**TEXTO EXTRAÍDO**
::::

Ser-educador: “a dor e a delícia de ser o que é”
Me movo como educador, porque, primeiro, me movo como gente.
Para que possamos compreender a dinâmica das relações na escola é preciso falarmos também sobre o ser-educador; esse sujeito que é o alvo das expectativas de promover uma escola de qualidade, humanista, sem violações de direitos e promotora de saúde. Esse educador, que deve ser um mediador crítico e reflexivo dos currículos perfeitos, deve ser aquele que implementa com sucesso as políticas públicas voltadas para educação. Mas embora estejamos acostumados a apenas atribuir tarefas e responsabilidades aos educadores, que são os adultos da escola, não podemos esquecer que esses sujeitos também estão inseridos nessas realidades escolares. E pela perspectiva da saúde, estão sujeitos a todos os perigos e problemas que temos discutido neste texto, assim como os estudantes. Os educadores também sofrem com doenças, sofrimento psíquico e estão expostos a situações de vulnerabilidade e violência. Além disso, têm que lidar com as condições de trabalho, muitas vezes precárias, com o estresse e, ainda, com as responsabilidades que vêm junto com o importantíssimo papel de educador. Mas como bem nos faz lembrar Freire, “educador é gente”, e como é! O educador é aquela pessoa que está mais aberta a aprender do que a ensinar.
O estresse no cotidiano profissional do educador pode levar a um estresse crônico que, por óbvio, o discurso biomédico já se ocupou em classificá-lo de “Síndrome de Burnout”. Essa síndrome está associada à falta de entusiasmo, cansaço, frustração, insensibilidade emocional, insatisfação pessoal e isolamento de seus pares. Mas vamos aproveitar esse momento e fazer uma reflexão parecida com a que fizemos com o Menino Maluquinho. Tudo isso seria resultado de um adoecimento? Ou será que é resultado do educador com o ambiente no qual está inserido?
Devemos admitir que esses sentimentos não são raros e podem ser sinais de um adoecimento do corpo e da mente, mas é impossível não levar em consideração as relações com esses outros fatores, aos quais tanto estudante como educador, criança, adolescente, adulto ou idoso estão submetidos direta ou indiretamente. Assim, talvez devamos perceber que o tratamento medicamentoso pode diminuir o sofrimento momentaneamente, mas que, se grande parte desse problema é externo ao educador, o problema não será resolvido por esse caminho. Essa geração de educadores pode diminuir o sofrimento com medicamentos, mas, amanhã, uma nova geração poderá adoecer se essas condições não mudarem. O mesmo vale para os estudantes em situação de vulnerabilidade.
Vamos voltar um pouco e lembrar que só existe o educador porque também existe o estudante, o educando. Assim, ser educador é estar nessa relação com os estudantes. Acreditamos que nessa relação existe a possibilidade de ambos se ajudarem, exercitando suas emoções de forma compreensível, compartilhando suas angústias, para poderem contar uns com os outros em meio a tantas adversidades. De olharem para as realidades que podem ser transformadas e juntos construírem novos modos de viver. Superando preconceitos em meio às suas angústias e alegrias cotidianas. Compartilhando experiências de igual para igual.
Essa mesma relação de parceria e empatia será necessária para esses sujeitos poderem lidar com o fenômeno da morte, motivado sobretudo por violências. Essa é uma realidade cada dia mais próxima desses sujeitos, principalmente dos que convivem em situações de vulnerabilidade socioeconômica.

::::

**DADOS**
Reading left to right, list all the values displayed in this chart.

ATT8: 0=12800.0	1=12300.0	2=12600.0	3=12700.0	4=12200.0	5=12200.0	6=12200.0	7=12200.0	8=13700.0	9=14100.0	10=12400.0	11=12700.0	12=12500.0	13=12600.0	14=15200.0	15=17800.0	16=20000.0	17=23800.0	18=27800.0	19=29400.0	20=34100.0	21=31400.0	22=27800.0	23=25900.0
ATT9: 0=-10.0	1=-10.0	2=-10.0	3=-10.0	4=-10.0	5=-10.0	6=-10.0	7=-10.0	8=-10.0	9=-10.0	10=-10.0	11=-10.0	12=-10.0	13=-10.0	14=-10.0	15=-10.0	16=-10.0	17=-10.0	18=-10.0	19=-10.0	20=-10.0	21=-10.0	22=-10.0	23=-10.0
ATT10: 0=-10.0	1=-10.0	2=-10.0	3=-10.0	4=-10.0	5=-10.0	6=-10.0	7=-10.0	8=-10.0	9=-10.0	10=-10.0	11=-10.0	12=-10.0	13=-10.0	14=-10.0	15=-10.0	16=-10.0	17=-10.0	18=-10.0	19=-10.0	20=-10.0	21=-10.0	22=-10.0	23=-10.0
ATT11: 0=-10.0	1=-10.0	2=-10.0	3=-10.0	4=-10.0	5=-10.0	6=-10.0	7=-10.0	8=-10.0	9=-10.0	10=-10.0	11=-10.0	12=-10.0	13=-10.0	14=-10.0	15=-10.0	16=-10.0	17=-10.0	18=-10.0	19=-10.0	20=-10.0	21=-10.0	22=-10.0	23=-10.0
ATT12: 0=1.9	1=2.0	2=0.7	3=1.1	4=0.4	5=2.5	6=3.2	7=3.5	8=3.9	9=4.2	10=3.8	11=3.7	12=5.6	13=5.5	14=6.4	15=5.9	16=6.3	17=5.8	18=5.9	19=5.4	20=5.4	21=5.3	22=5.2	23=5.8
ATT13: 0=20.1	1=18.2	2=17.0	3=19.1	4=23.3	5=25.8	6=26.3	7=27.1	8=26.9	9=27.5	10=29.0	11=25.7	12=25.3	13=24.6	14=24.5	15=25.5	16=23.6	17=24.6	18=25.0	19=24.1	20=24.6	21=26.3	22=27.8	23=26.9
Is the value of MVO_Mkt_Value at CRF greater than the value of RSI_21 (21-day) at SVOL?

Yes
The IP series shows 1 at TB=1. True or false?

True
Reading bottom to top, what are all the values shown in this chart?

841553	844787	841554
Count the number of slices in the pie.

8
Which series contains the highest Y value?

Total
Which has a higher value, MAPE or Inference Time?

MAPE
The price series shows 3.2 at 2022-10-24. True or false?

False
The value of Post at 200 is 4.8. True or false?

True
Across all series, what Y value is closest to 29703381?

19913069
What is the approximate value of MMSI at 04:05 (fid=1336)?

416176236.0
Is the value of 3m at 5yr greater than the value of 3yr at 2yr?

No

::::

**LISTA DE EXERCÍCIOS**
1 > No texto sobre o ser-educador, que nome o discurso biomédico dá ao estresse crônico no cotidiano profissional do educador?
2 > Reproduza o trecho do texto sobre o ser-educador de "Essa mesma relação" até "de vulnerabilidade socioeconômica.".

**RESPOSTAS**
1 > Síndrome de Burnout.

2 >
Essa mesma relação de parceria e empatia será necessária para esses sujeitos poderem lidar com o fenômeno da morte, motivado sobretudo por violências. Essa é uma realidade cada dia mais próxima desses sujeitos, principalmente dos que convivem em situações de vulnerabilidade socioeconômica.